Пьер является первым значительным представителем набоковской пошлости, хотя его предшественником в этом отношении был несомненно Герман («Отчаяние»), но наррация от третьего, а не от первого лица и бинарная структура персонажей (в противопоставлении Цинциннату) придают эмблематическую значительность фигуре Пьера, объединяющей три взаимосвязанных качества пошлости: бесовство, насилие и власть.
Немало других персонажей Набокова можно считать рабочими вариантами, предшественниками этой формулы, и они наделены разными чертами пошлости. В «Машеньке» лаврового венка пошлости достоин, конечно, Алферов, но и Людмила ненамного отстает от него. Все три главных персонажа романа «Король, дама, валет» – пошляки, но не в равной мере и форме (пожалуй, повинности Дрейера автор иногда прощает). В «Защите Лужина» все русские эмигранты, особенно родители жены, носители мягкой формы пошлости, а настоящим вульгарным бесовским манипулятором-коммерсантом является Валентинов.
Валентинов, падкий на деньги, погрязший в материальном мире, вводит в круг ассоциаций с пошлостью древнюю матрицу литературы, знакомую уже из фольклора, фигуру беса-коммивояжера. Эта метафора употреблена Набоковым сознательно, стоит только проследить связь демонического и пошлого обобщения в его статье «On Generalities» (написанной на русском языке с английским заглавием), где он отмежевывается от сторонников исторических теорий. Образ пошлого и бесовского коммивояжера то и дело мелькает в его творчестве – сам Герман в «Отчаянии» занят этим делом, Мартыну («Подвиг») встречается в поезде такой тип-инвариант, и Гумберт в «Лолите» включает людей культуры в разряд «не полицейского, не заурядного бандита, не похабного коммивояжера» [НАП, 2: 307].

|---|

» Задание 1:
Перечислите все произведения Набокова, названия которых приведены в тексте о набоковской пошлости в кавычках-ёлочках.
» Задание 2:
Продолжите текст о набоковской пошлости с того места, где он заканчивается.

» Извлечённые данные:
|---|

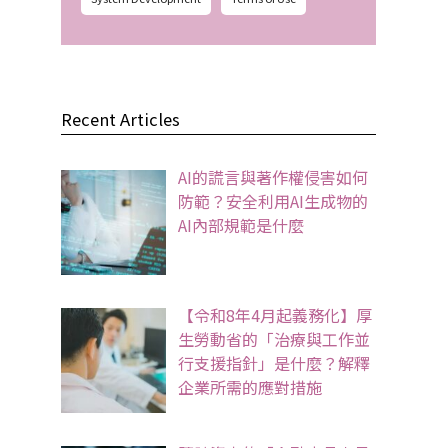
Recent Articles
AI的謊言與著作權侵害如何
防範？安全利用AI生成物的
AI內部規範是什麼
【令和8年4月起義務化】厚
生勞動省的「治療與工作並
行支援指針」是什麼？解釋
企業所需的應對措施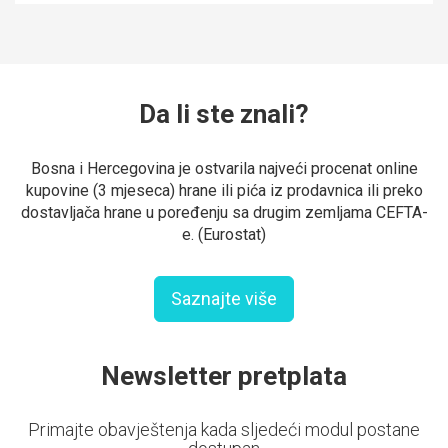
Da li ste znali?
Bosna i Hercegovina je ostvarila najveći procenat online
kupovine (3 mjeseca) hrane ili pića iz prodavnica ili preko
dostavljača hrane u poređenju sa drugim zemljama CEFTA-
e. (Eurostat)
Saznajte više
Newsletter pretplata
Primajte obavještenja kada sljedeći modul postane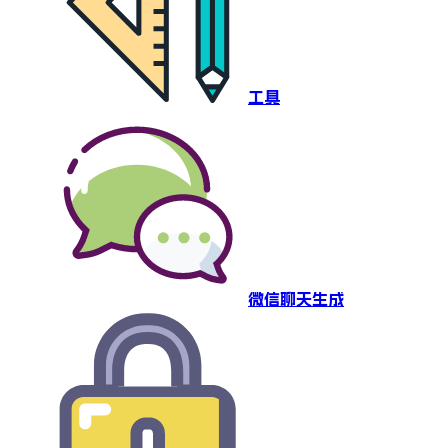
工具
微信聊天生成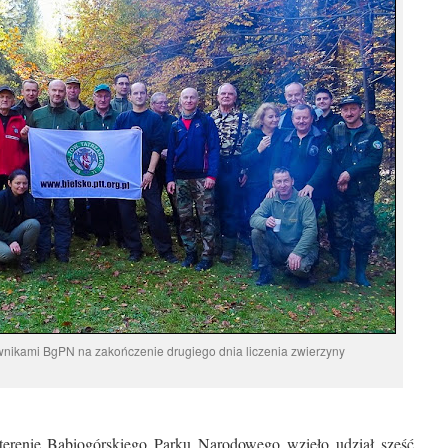
wnikami BgPN na zakończenie drugiego dnia liczenia zwierzyny
terenie Babiogórskiego Parku Narodowego wzięło udział sześć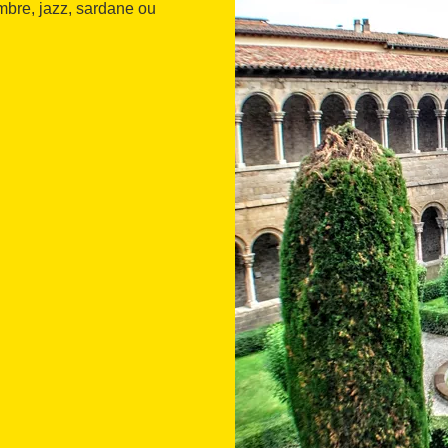
mbre, jazz, sardane ou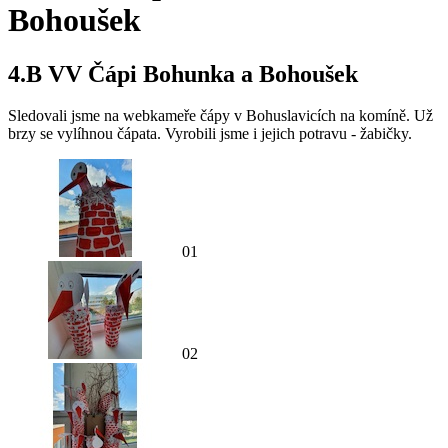
Bohoušek
4.B VV Čápi Bohunka a Bohoušek
Sledovali jsme na webkameře čápy v Bohuslavicích na komíně. Už
brzy se vylíhnou čápata. Vyrobili jsme i jejich potravu - žabičky.
01
02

|---|

» Ответ 1:
«Отчаяние», «Машенька», «Король, дама, валет», «Защита Лужина», «On Generalities», «Подвиг», «Лолита».

» Ответ 2:
Встречаются пошляки в разных сферах: дядя, скупой и утилитарный швейцарец и балующаяся фальшивыми стишками Алла в «Подвиге» и даже близкий друг Мартына, некогда экстравагантный Дарвин, лишается ауры милого чудака к концу романа как раз при помощи опошления (неинтересной женитьбой и серой службой). В «Камере обскуре» (1933) на всех персонажей наложена тень пошлости, но Горн создан более хитрым и бесовским, чем Валентинов из «Защиты Лужина», это более полный предшественник Пьера. Особым подтипом является брат Магды, который достоин внимания потому, что скрытыми знаками – следами грязи от военных ботинок на полу, демагогией и жестокостью к сестре – показывает приверженцев раннего немецкого нацизма (из этой среды вышли убийцы отца писателя) и предвещает зрелый фашизм, его бушующую, сатанинскую пошлость. Отто продолжает линию персонажей, начатую с немецких туристов из «Облако, озеро, башня». Этот тип тупой беснующейся жестокости и присягающих на коллективно-коммунальный террор одичалых мещан развит в романе «Bend Sinister», который с высшей степенью горькой иронии и пародии показывает тройной, и не только эстетический союз пошлости, бесовства и тоталитаризма.